YOUR OBJECTIVE: Return the lines of the data below starting at the one holding "left eye: (108, 19)" and ending at the one holding "left wrist: (85, 215)", word for word, leaving every picture out.

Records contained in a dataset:
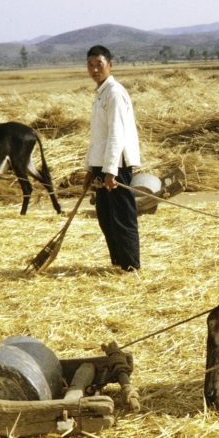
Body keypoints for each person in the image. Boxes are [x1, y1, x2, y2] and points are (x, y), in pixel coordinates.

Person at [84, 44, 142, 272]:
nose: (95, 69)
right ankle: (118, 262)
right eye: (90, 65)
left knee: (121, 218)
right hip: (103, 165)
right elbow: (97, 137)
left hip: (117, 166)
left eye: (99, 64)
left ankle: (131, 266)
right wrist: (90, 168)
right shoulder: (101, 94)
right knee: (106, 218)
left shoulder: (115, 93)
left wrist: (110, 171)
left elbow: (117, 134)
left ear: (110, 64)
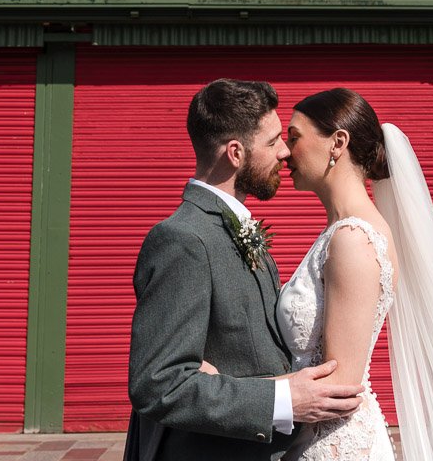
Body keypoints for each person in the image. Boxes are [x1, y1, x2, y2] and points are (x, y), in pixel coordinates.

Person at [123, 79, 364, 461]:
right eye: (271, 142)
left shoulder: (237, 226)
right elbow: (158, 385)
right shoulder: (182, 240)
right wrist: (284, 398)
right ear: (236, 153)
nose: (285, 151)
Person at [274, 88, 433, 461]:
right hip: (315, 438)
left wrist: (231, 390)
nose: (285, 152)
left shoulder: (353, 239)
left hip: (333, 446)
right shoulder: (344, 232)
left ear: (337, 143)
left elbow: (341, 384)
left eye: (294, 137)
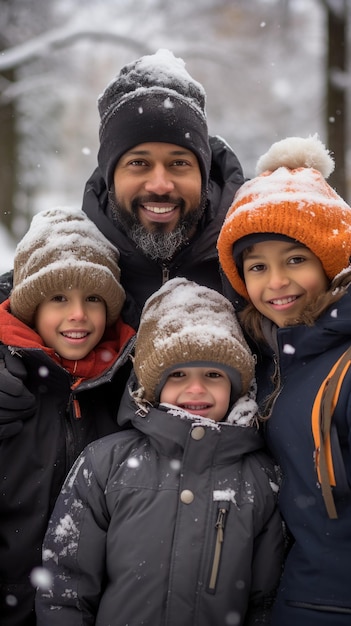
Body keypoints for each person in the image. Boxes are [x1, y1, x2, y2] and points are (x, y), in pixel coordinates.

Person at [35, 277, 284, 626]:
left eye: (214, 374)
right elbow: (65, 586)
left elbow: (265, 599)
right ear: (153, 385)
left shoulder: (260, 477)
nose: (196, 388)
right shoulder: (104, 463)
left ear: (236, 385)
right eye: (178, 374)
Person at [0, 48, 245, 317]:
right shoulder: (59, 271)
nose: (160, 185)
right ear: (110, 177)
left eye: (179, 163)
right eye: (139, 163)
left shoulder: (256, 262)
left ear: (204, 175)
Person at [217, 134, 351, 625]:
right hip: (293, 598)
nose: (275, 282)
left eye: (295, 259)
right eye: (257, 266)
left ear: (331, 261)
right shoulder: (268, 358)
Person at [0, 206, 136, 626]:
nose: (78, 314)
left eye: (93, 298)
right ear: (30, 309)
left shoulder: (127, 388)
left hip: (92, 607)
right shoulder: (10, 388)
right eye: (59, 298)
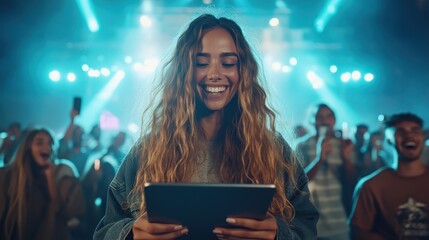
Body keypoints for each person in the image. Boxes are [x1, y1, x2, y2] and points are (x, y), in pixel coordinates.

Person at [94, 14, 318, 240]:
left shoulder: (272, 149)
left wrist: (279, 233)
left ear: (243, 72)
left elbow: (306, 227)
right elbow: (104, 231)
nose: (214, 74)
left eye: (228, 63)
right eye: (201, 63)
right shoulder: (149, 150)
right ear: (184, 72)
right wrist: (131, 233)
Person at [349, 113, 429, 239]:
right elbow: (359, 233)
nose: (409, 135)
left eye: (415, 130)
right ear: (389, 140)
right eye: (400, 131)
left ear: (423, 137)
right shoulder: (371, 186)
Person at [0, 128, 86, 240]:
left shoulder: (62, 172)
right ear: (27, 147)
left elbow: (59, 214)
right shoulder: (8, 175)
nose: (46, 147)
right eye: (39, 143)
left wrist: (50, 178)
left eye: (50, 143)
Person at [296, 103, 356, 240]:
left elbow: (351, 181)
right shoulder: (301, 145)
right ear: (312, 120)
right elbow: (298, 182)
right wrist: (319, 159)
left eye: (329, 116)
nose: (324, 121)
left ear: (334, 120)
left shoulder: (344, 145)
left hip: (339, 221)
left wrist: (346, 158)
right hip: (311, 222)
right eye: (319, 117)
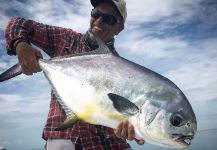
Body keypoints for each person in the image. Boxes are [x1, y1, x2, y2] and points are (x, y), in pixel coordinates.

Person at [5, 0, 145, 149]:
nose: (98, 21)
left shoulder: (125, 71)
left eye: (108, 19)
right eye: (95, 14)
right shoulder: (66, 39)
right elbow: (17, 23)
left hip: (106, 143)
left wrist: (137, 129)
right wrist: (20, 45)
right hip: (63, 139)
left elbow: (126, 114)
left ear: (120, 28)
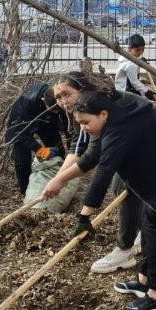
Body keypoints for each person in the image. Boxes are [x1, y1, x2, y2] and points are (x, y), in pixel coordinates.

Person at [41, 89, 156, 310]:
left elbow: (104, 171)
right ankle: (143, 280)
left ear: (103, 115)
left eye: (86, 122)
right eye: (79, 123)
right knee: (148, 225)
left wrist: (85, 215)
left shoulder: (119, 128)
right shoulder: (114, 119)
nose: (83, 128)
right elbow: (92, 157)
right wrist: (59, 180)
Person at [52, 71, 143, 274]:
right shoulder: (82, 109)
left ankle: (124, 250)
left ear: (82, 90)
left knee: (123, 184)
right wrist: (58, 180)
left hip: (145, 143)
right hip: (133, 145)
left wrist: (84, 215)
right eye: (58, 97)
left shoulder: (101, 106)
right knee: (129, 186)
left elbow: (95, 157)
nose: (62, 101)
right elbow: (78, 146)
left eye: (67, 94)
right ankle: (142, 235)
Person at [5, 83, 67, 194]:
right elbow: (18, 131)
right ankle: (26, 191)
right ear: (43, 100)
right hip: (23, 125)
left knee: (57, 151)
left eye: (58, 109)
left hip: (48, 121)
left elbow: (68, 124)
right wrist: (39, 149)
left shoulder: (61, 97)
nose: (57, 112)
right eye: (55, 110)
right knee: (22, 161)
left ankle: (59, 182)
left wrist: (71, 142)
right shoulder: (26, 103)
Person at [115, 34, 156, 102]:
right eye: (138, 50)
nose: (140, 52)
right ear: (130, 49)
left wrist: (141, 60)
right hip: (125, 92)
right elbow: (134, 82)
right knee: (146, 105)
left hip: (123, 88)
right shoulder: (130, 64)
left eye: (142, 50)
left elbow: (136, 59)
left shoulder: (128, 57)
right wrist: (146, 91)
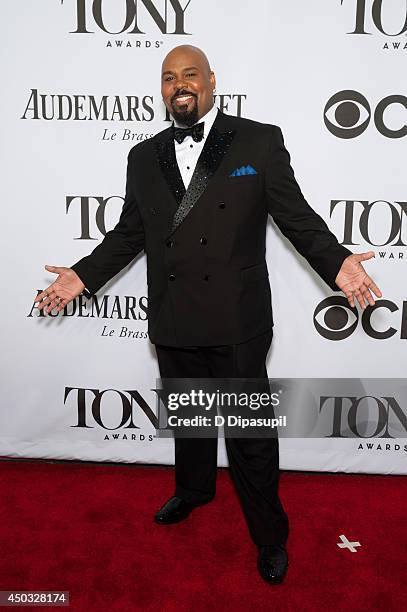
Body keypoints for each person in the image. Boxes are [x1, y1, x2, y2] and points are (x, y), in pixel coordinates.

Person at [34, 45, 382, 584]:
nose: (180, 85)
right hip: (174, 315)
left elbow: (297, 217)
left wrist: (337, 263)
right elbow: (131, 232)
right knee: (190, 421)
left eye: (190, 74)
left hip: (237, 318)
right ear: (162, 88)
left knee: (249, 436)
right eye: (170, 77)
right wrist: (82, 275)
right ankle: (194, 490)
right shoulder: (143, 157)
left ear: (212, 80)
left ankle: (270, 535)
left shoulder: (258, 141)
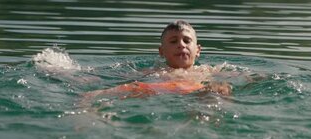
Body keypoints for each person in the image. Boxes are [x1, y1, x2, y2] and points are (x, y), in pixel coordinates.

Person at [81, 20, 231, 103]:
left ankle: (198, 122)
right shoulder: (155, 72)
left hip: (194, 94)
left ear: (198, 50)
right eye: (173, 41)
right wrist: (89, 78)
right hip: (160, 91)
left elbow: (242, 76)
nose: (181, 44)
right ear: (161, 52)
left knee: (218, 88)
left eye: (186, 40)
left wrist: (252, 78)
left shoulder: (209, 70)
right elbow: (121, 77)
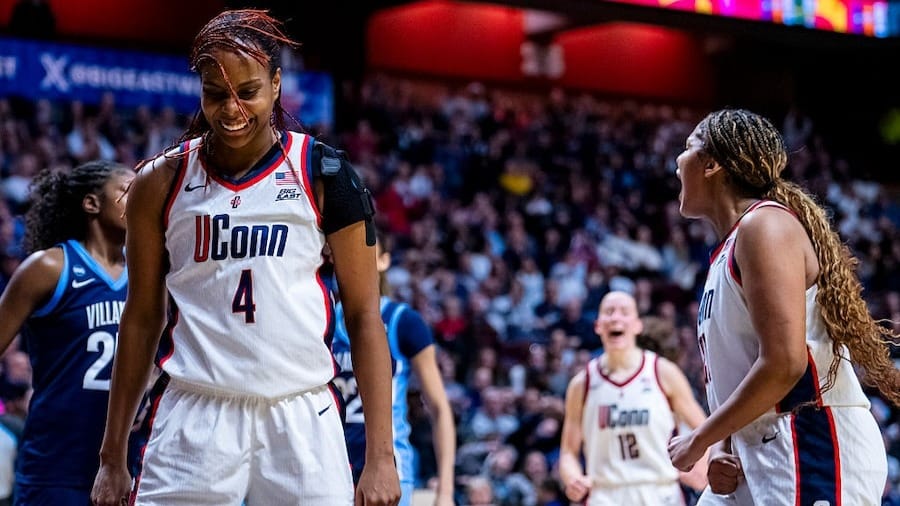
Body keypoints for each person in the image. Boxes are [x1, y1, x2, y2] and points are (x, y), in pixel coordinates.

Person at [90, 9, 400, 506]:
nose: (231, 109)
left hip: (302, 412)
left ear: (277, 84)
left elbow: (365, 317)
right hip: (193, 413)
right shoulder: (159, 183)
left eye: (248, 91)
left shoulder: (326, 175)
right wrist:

---

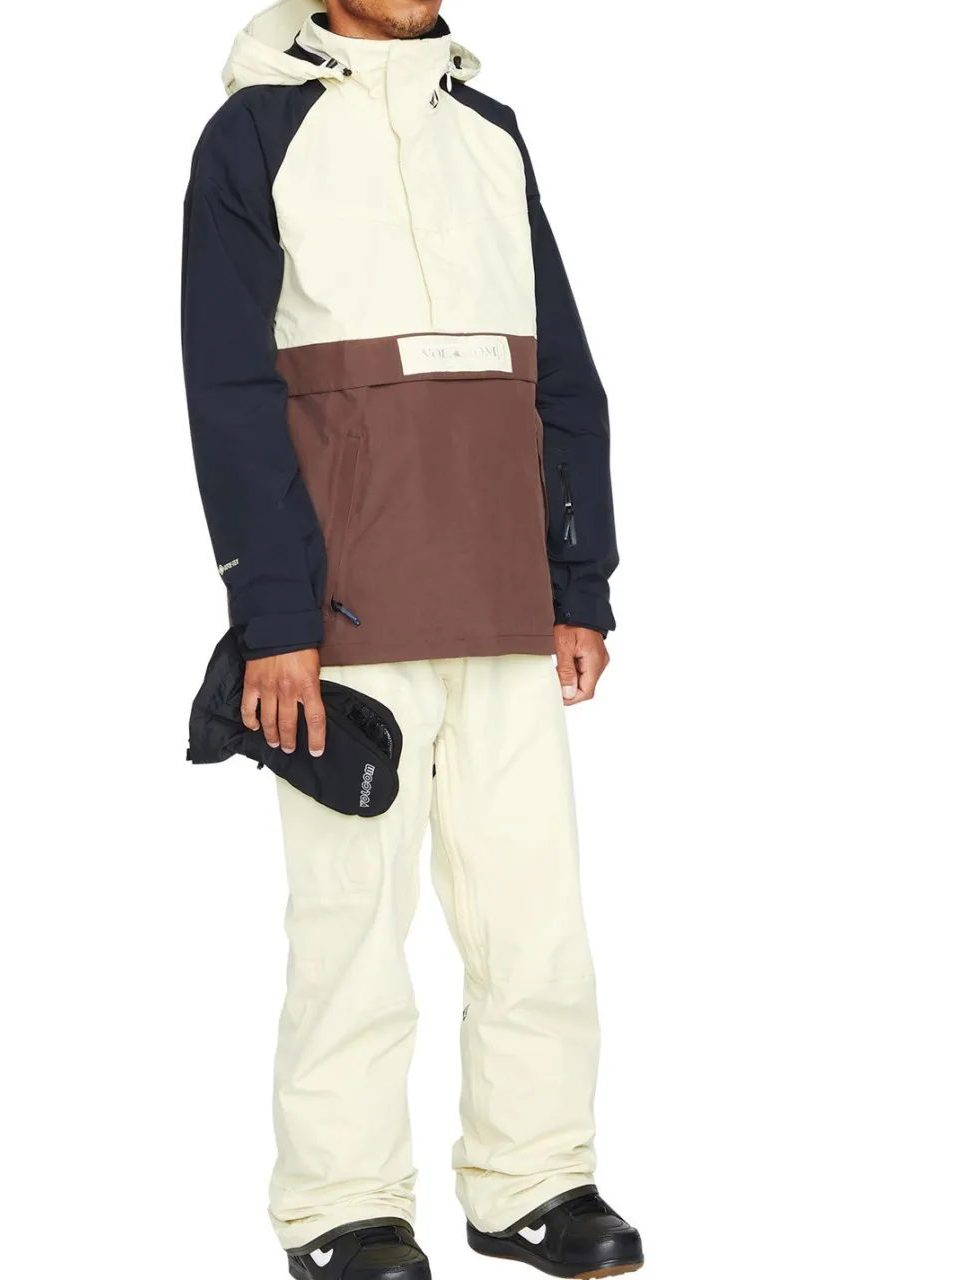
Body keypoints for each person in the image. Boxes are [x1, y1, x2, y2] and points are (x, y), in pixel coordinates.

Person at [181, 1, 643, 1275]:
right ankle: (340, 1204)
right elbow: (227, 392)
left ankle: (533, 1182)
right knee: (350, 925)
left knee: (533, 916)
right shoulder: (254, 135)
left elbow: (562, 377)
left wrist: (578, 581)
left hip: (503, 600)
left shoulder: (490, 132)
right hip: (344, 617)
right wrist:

WRITTEN SOLUTION:
left eye: (108, 19)
right eye: (95, 14)
right shoulder: (66, 39)
right elbow: (17, 23)
left hip: (106, 143)
left wrist: (137, 129)
right wrist: (20, 45)
right hip: (63, 139)
left elbow: (126, 114)
left ear: (120, 28)
Body keypoints for each person in the image. Boxes are [x1, y1, x2, y2] and points are (x, y), in pixel coordinates.

Person at [41, 89, 156, 310]:
left elbow: (104, 171)
right ankle: (143, 280)
left ear: (103, 115)
left eye: (86, 122)
right eye: (79, 123)
right knee: (148, 225)
left wrist: (85, 215)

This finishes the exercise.